Understanding Momentum Strategy
For investors, the allure of “buying high and selling higher” can be too tempting to resist. A select group of investors, particularly those who have a greater risk appetite and long-term investment horizon, may assign 10-15% of their portfolio to this high-risk, high-reward investment strategy known as Momentum Strategy.
Currently, about a dozen mutual fund schemes in India offer a chance to play around with this strategy. One of the top performers among large-cap equity funds, the Nifty200 Momentum 30 Index Fund has demonstrated its potential based on one-year performance. New additions to the momentum-focused funds include the Edelweiss Nifty Midcap 150 Momentum 50 Index Fund and Samco Mutual Fund’s Samco Active Momentum Fund.
Momentum Strategy Explained
Sharwan Goyal, Fund Manager and Head of Passive, Arbitrage, and Quant Strategies at UTI AMC, defines momentum investing as a strategy to exploit ongoing market trends. It involves the purchase of securities that have shown robust price momentum, with the expectation that the trend will persist.
Analysis of data from the past 15 years supports this notion. Over a five-year rolling period, returns from momentum indices tend to surpass those provided by the Nifty 200 and Nifty Midcap 150 indices.

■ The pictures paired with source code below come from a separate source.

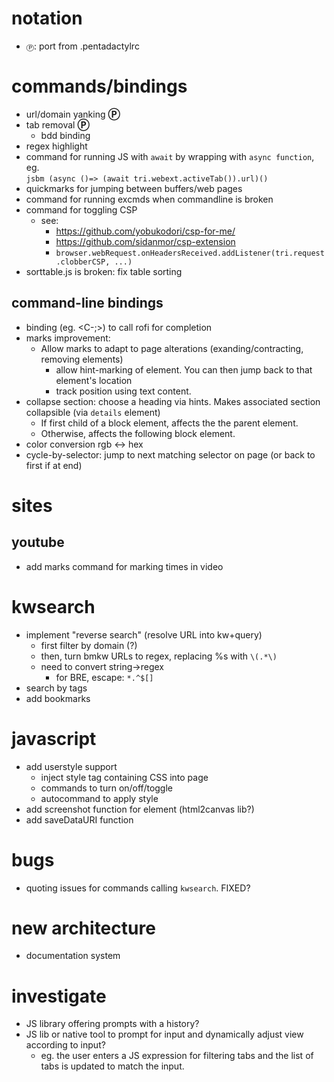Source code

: # notation
* `Ⓟ`: port from .pentadactylrc

# commands/bindings
* url/domain yanking **Ⓟ**
* tab removal **Ⓟ**
    - bdd binding
* regex highlight
* command for running JS with `await` by wrapping with `async function`, eg.\
  `jsbm (async ()=> (await tri.webext.activeTab()).url)()`
* quickmarks for jumping between buffers/web pages
* command for running excmds when commandline is broken
* command for toggling CSP
    - see:
        * https://github.com/yobukodori/csp-for-me/
        * https://github.com/sidanmor/csp-extension
        * `browser.webRequest.onHeadersReceived.addListener(tri.request.clobberCSP, ...)`
* sorttable.js is broken: fix table sorting

## command-line bindings
* binding (eg. <C-;>) to call rofi for completion
* marks improvement:
    * Allow marks to adapt to page alterations (exanding/contracting, removing elements)
        * allow hint-marking of element. You can then jump back to that element's location
        * track position using text content.
* collapse section: choose a heading via hints. Makes associated section collapsible (via `details` element)
    * If first child of a block element, affects the the parent element.
    * Otherwise, affects the following block element.
* color conversion rgb <-> hex
* cycle-by-selector: jump to next matching selector on page (or back to first if at end)

# sites
## youtube
* add marks command for marking times in video

# kwsearch
* implement "reverse search" (resolve URL into kw+query)
    * first filter by domain (?)
    * then, turn bmkw URLs to regex, replacing %s with `\(.*\)`
    * need to convert string->regex
        * for BRE, escape: `*.^$[]`
* search by tags
* add bookmarks

# javascript
* add userstyle support
    - inject style tag containing CSS into page
    - commands to turn on/off/toggle
    - autocommand to apply style
* add screenshot function for element (html2canvas lib?)
* add saveDataURI function

# bugs
* quoting issues for commands calling `kwsearch`. FIXED?

# new architecture
* documentation system

# investigate
* JS library offering prompts with a history?
* JS lib or native tool to prompt for input and dynamically adjust view according to input?
    - eg. the user enters a JS expression for filtering tabs and the list of tabs is updated
      to match the input.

The Risks of Momentum Investing
Despite its potential, momentum investing isn’t without its risks. In fact, it’s often considered a risky strategy due to its inherent volatility. Momentum indices have shown resilience during market falls and slightly better performance in bullish markets.
However, Goyal emphasizes that momentum strategies might not consistently outperform all factors throughout the year. There could be considerable fluctuations in a momentum-based portfolio. Thus, it’s advisable to balance it out by combining it with other factors such as low volatility.
Understanding Momentum Indices
Momentum indices can be volatile. Over the last 10 years, the maximum drawdown observed by these indices was a significant 39 percent. As Sailesh Jain, Fund Manager, Tata Mutual Fund points out, investors should be aware of the risks associated with momentum strategies. These include increased turnover, transaction costs, and the potential for momentum crashes during periods of market stress. Thus, he advises investors to dedicate only up to 10-15 percent of their portfolio to a momentum strategy.
High momentum stocks are typically included in these indices. These stocks tend to display a higher standard deviation compared to their respective parent indices and the Nifty 50 TRI. Standard deviation measures the dispersion of a dataset relative to its mean, which can be used to gauge the relative riskiness of an asset.
Momentum Strategy Fund Composition
The top five stocks in the Nifty 200 Momentum 30 index funds as of June 30, 2023, were Cholamandalam Investment and Finance Co, Bajaj Auto, Godrej Consumer Products, Axis Bank, and TVS Motor Company. The dominant sectors were Finance, Banks, and Automobiles.
In the Nifty Midcap150 Momentum 50 index funds, the leading stocks were TVS Motor Company, The Indian Hotels Company, CG Power and Industrial Solutions, Max Healthcare Institute, and Cummins India. The primary sectors represented were Industrial Products, Finance, and Auto Components.
As of June 2023, the assets under management in momentum-based funds amounted to Rs 3,095 crore. As this strategy continues to gain traction among investors, understanding its workings, potential benefits, and inherent risks become essential for anyone seeking to navigate the unpredictable currents of market trends.